CANNES FESTIVAL: “LEAVE ONE DAY” was an audacious choice of an opening film. And it’s a winner!
“LEAVE ONE DAY,” a bittersweet musical about “the one that got away,” opened this 78th Cannes Festival. Cécile (singer Juliette Armanet) was poised to fulfill a lifelong dream by opening a gastronomic restaurant in Paris when her father has a heart attack. She’s forced to go back home to spend some time with him, helping in her parents’ restaurant, a pit stop affair that serves French cooking to truckers. Their relationship is tenuous, her father resenting her for leaving her birthplace for the capital.
Already in a romantic relationship with her restaurant associate in Paris, while in the village Cécile runs into a high-school friend, the incredibly charismatic and attractive Raphaël (played by Bastien Bouillon), and flirts with the idea of become involved with him.
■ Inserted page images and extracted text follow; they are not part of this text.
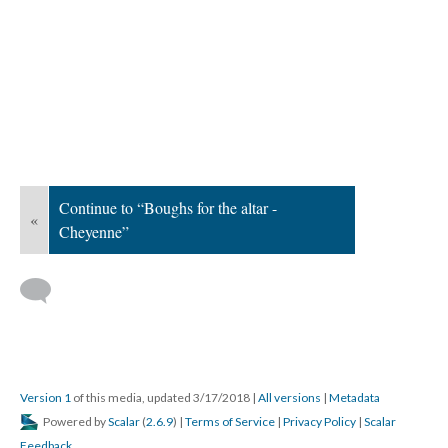
Continue to “Boughs for the altar -
«
Cheyenne”
Version 1
of this media, updated 3/17/2018
|
All versions
|
Metadata
Powered by
Scalar
(
2.6.9
) |
Terms of Service
|
Privacy Policy
|
Scalar
Feedback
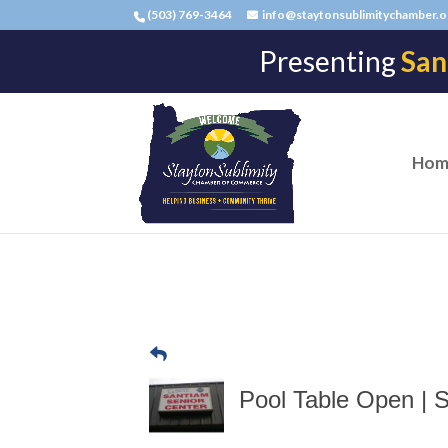
(503) 769-3464
info@staytonsublimitychamber.o
Presenting
San
Hom
Pool Table Open | 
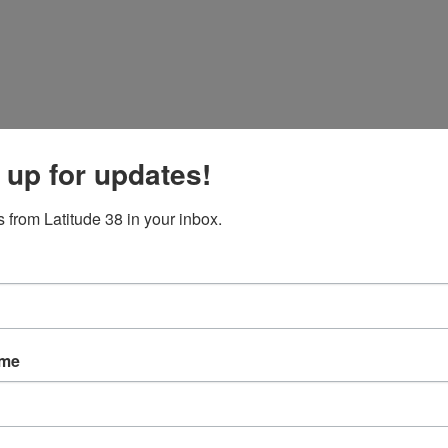
 up for updates!
 from Latitude 38 in your inbox.
ame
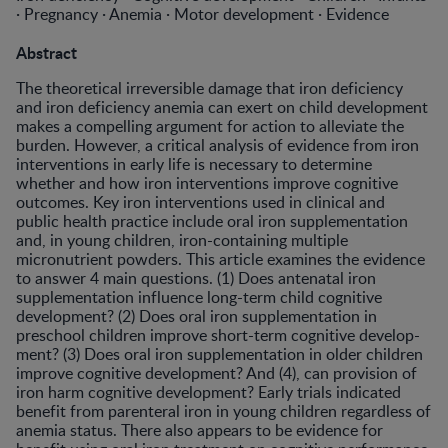
· Pregnancy · Anemia · Motor development · Evidence
Abstract
The theoretical irreversible damage that iron deficiency
and iron deficiency anemia can exert on child development
makes a compelling argument for action to alleviate the
bur­den. However, a critical analysis of evidence from iron
inter­ventions in early life is necessary to determine
whether and how iron interventions improve cognitive
outcomes. Key iron interventions used in clinical and
public health practice include oral iron supplementation
and, in young children, iron-containing multiple
micronutrient powders. This article examines the evidence
to answer 4 main questions. (1) Does antenatal iron
supplementation influence long-term child cognitive
development? (2) Does oral iron supplementation in
preschool children improve short-term cognitive develop­
ment? (3) Does oral iron supplementation in older children
improve cognitive development? And (4), can provision of
iron harm cognitive development? Early trials indicated
ben­efit from parenteral iron in young children regardless of
ane­mia status. There also appears to be evidence for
For real, this time (Cécile was his high-school crush, it is revealed soon that he never got over her). This being a film musical, many of the scenes seamlessly break into dance numbers set to original but revisited French top forty songs whose lyrics everyone in France will know and others, elsewhere, will hopefully vibe to a little. I very much enjoyed this film, it’s sad, funny, there’s music, and the main role, Cécile, stole my heart with her coy smile and ability to show loads of emotions. Juliette Armanet, the actress who plays Cécile, is a highly-popular singer in France, who reminds one of Mylene Farmer and Celine Dion.
The opening film at Cannes has often been a blockbuster, “THE GREAT GATSBY” in 2013, “FURY ROAD: FAST AND FURIOUS,” more recently. Name auteurs have also appeared in this high-pressure slot, Woody Allen did so in 2013 for “CAFÉ SOCIETY” and Wong Kar-Wai’s “MY BLUEBERRY NIGHTS” was shown on opening day in 2007.
That “LEAVE ONE DAY” (“PARTIR UN JOUR”) was the opening movie this year is a novelty. It’s a French film by an unknown director and it has popular French music whose lyrics only people in France will know, and by heart. It’s also a movie by a woman director, only the fourth one in the opening film slot in all of the festival’s history.